BEGIN DATA EXTRACT

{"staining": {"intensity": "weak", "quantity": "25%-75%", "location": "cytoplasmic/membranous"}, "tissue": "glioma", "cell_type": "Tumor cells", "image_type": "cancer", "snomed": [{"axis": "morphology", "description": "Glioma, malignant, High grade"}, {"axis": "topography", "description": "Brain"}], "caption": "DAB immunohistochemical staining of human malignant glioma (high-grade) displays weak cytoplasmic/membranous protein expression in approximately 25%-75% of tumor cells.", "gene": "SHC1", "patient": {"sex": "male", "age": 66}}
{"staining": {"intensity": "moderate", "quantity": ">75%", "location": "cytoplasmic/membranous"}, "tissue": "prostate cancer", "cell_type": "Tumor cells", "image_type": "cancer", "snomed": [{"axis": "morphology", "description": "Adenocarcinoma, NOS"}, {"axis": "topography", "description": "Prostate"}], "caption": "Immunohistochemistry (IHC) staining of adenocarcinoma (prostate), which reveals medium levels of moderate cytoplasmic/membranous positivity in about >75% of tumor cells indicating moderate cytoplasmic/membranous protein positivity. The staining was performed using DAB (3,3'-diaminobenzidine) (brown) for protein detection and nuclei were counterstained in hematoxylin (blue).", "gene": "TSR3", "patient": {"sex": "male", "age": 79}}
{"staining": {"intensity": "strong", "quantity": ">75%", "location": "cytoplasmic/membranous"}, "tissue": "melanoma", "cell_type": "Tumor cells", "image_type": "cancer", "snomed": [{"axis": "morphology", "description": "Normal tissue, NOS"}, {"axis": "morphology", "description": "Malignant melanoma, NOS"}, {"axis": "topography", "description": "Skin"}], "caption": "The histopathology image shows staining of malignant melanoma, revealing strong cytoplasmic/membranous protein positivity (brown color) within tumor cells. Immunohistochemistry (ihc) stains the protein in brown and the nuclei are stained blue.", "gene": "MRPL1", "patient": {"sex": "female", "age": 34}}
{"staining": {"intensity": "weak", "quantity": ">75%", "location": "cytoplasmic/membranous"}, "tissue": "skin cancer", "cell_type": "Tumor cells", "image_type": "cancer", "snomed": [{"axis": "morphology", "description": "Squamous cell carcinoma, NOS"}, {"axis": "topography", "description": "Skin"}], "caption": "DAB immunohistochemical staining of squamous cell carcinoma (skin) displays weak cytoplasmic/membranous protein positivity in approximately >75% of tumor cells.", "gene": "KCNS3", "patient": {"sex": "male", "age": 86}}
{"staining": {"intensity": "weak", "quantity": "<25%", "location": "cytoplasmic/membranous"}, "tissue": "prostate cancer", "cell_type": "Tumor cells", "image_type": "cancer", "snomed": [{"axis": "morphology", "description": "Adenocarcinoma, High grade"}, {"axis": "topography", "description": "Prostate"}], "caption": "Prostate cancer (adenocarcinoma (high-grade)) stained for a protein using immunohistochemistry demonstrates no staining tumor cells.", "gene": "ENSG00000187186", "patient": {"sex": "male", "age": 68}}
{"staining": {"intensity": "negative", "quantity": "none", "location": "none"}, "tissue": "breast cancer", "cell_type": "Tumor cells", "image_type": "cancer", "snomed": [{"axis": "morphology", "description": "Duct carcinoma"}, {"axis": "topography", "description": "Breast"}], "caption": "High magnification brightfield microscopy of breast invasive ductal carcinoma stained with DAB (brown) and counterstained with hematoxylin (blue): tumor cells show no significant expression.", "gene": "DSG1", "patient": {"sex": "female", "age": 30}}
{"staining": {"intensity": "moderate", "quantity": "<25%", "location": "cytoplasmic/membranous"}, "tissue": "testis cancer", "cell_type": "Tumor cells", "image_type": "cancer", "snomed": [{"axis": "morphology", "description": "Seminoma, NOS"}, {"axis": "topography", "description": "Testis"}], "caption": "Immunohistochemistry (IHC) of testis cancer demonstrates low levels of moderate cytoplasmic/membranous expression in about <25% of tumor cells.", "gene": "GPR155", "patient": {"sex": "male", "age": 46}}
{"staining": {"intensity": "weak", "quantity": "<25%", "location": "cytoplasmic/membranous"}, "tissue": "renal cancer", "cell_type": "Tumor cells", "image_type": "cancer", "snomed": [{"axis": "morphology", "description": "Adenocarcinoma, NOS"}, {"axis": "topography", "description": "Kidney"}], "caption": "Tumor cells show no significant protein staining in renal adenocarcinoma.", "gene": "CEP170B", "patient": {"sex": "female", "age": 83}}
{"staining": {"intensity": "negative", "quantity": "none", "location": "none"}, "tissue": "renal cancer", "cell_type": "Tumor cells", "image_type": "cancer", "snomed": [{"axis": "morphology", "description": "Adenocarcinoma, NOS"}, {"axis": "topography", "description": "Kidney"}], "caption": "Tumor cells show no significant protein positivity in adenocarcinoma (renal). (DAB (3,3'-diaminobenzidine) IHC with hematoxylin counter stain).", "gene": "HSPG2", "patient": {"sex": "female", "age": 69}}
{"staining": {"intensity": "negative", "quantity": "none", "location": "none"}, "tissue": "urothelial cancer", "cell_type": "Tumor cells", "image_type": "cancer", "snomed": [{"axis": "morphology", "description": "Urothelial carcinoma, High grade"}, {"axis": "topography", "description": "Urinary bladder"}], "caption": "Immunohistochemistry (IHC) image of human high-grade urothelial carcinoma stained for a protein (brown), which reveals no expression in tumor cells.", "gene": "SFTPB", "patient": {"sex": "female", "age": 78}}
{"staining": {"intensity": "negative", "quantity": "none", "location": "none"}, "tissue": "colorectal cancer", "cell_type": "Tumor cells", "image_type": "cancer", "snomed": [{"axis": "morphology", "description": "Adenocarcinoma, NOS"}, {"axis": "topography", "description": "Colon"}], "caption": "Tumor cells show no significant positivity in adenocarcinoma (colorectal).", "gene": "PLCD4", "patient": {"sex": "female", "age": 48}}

END DATA EXTRACT

## TASK OBJECTIVE
The full set of records must be output again exactly.

## SOLUTION TO THIS TASK
{"staining": {"intensity": "weak", "quantity": "25%-75%", "location": "cytoplasmic/membranous"}, "tissue": "glioma", "cell_type": "Tumor cells", "image_type": "cancer", "snomed": [{"axis": "morphology", "description": "Glioma, malignant, High grade"}, {"axis": "topography", "description": "Brain"}], "caption": "DAB immunohistochemical staining of human malignant glioma (high-grade) displays weak cytoplasmic/membranous protein expression in approximately 25%-75% of tumor cells.", "gene": "SHC1", "patient": {"sex": "male", "age": 66}}
{"staining": {"intensity": "moderate", "quantity": ">75%", "location": "cytoplasmic/membranous"}, "tissue": "prostate cancer", "cell_type": "Tumor cells", "image_type": "cancer", "snomed": [{"axis": "morphology", "description": "Adenocarcinoma, NOS"}, {"axis": "topography", "description": "Prostate"}], "caption": "Immunohistochemistry (IHC) staining of adenocarcinoma (prostate), which reveals medium levels of moderate cytoplasmic/membranous positivity in about >75% of tumor cells indicating moderate cytoplasmic/membranous protein positivity. The staining was performed using DAB (3,3'-diaminobenzidine) (brown) for protein detection and nuclei were counterstained in hematoxylin (blue).", "gene": "TSR3", "patient": {"sex": "male", "age": 79}}
{"staining": {"intensity": "strong", "quantity": ">75%", "location": "cytoplasmic/membranous"}, "tissue": "melanoma", "cell_type": "Tumor cells", "image_type": "cancer", "snomed": [{"axis": "morphology", "description": "Normal tissue, NOS"}, {"axis": "morphology", "description": "Malignant melanoma, NOS"}, {"axis": "topography", "description": "Skin"}], "caption": "The histopathology image shows staining of malignant melanoma, revealing strong cytoplasmic/membranous protein positivity (brown color) within tumor cells. Immunohistochemistry (ihc) stains the protein in brown and the nuclei are stained blue.", "gene": "MRPL1", "patient": {"sex": "female", "age": 34}}
{"staining": {"intensity": "weak", "quantity": ">75%", "location": "cytoplasmic/membranous"}, "tissue": "skin cancer", "cell_type": "Tumor cells", "image_type": "cancer", "snomed": [{"axis": "morphology", "description": "Squamous cell carcinoma, NOS"}, {"axis": "topography", "description": "Skin"}], "caption": "DAB immunohistochemical staining of squamous cell carcinoma (skin) displays weak cytoplasmic/membranous protein positivity in approximately >75% of tumor cells.", "gene": "KCNS3", "patient": {"sex": "male", "age": 86}}
{"staining": {"intensity": "weak", "quantity": "<25%", "location": "cytoplasmic/membranous"}, "tissue": "prostate cancer", "cell_type": "Tumor cells", "image_type": "cancer", "snomed": [{"axis": "morphology", "description": "Adenocarcinoma, High grade"}, {"axis": "topography", "description": "Prostate"}], "caption": "Prostate cancer (adenocarcinoma (high-grade)) stained for a protein using immunohistochemistry demonstrates no staining tumor cells.", "gene": "ENSG00000187186", "patient": {"sex": "male", "age": 68}}
{"staining": {"intensity": "negative", "quantity": "none", "location": "none"}, "tissue": "breast cancer", "cell_type": "Tumor cells", "image_type": "cancer", "snomed": [{"axis": "morphology", "description": "Duct carcinoma"}, {"axis": "topography", "description": "Breast"}], "caption": "High magnification brightfield microscopy of breast invasive ductal carcinoma stained with DAB (brown) and counterstained with hematoxylin (blue): tumor cells show no significant expression.", "gene": "DSG1", "patient": {"sex": "female", "age": 30}}
{"staining": {"intensity": "moderate", "quantity": "<25%", "location": "cytoplasmic/membranous"}, "tissue": "testis cancer", "cell_type": "Tumor cells", "image_type": "cancer", "snomed": [{"axis": "morphology", "description": "Seminoma, NOS"}, {"axis": "topography", "description": "Testis"}], "caption": "Immunohistochemistry (IHC) of testis cancer demonstrates low levels of moderate cytoplasmic/membranous expression in about <25% of tumor cells.", "gene": "GPR155", "patient": {"sex": "male", "age": 46}}
{"staining": {"intensity": "weak", "quantity": "<25%", "location": "cytoplasmic/membranous"}, "tissue": "renal cancer", "cell_type": "Tumor cells", "image_type": "cancer", "snomed": [{"axis": "morphology", "description": "Adenocarcinoma, NOS"}, {"axis": "topography", "description": "Kidney"}], "caption": "Tumor cells show no significant protein staining in renal adenocarcinoma.", "gene": "CEP170B", "patient": {"sex": "female", "age": 83}}
{"staining": {"intensity": "negative", "quantity": "none", "location": "none"}, "tissue": "renal cancer", "cell_type": "Tumor cells", "image_type": "cancer", "snomed": [{"axis": "morphology", "description": "Adenocarcinoma, NOS"}, {"axis": "topography", "description": "Kidney"}], "caption": "Tumor cells show no significant protein positivity in adenocarcinoma (renal). (DAB (3,3'-diaminobenzidine) IHC with hematoxylin counter stain).", "gene": "HSPG2", "patient": {"sex": "female", "age": 69}}
{"staining": {"intensity": "negative", "quantity": "none", "location": "none"}, "tissue": "urothelial cancer", "cell_type": "Tumor cells", "image_type": "cancer", "snomed": [{"axis": "morphology", "description": "Urothelial carcinoma, High grade"}, {"axis": "topography", "description": "Urinary bladder"}], "caption": "Immunohistochemistry (IHC) image of human high-grade urothelial carcinoma stained for a protein (brown), which reveals no expression in tumor cells.", "gene": "SFTPB", "patient": {"sex": "female", "age": 78}}
{"staining": {"intensity": "negative", "quantity": "none", "location": "none"}, "tissue": "colorectal cancer", "cell_type": "Tumor cells", "image_type": "cancer", "snomed": [{"axis": "morphology", "description": "Adenocarcinoma, NOS"}, {"axis": "topography", "description": "Colon"}], "caption": "Tumor cells show no significant positivity in adenocarcinoma (colorectal).", "gene": "PLCD4", "patient": {"sex": "female", "age": 48}}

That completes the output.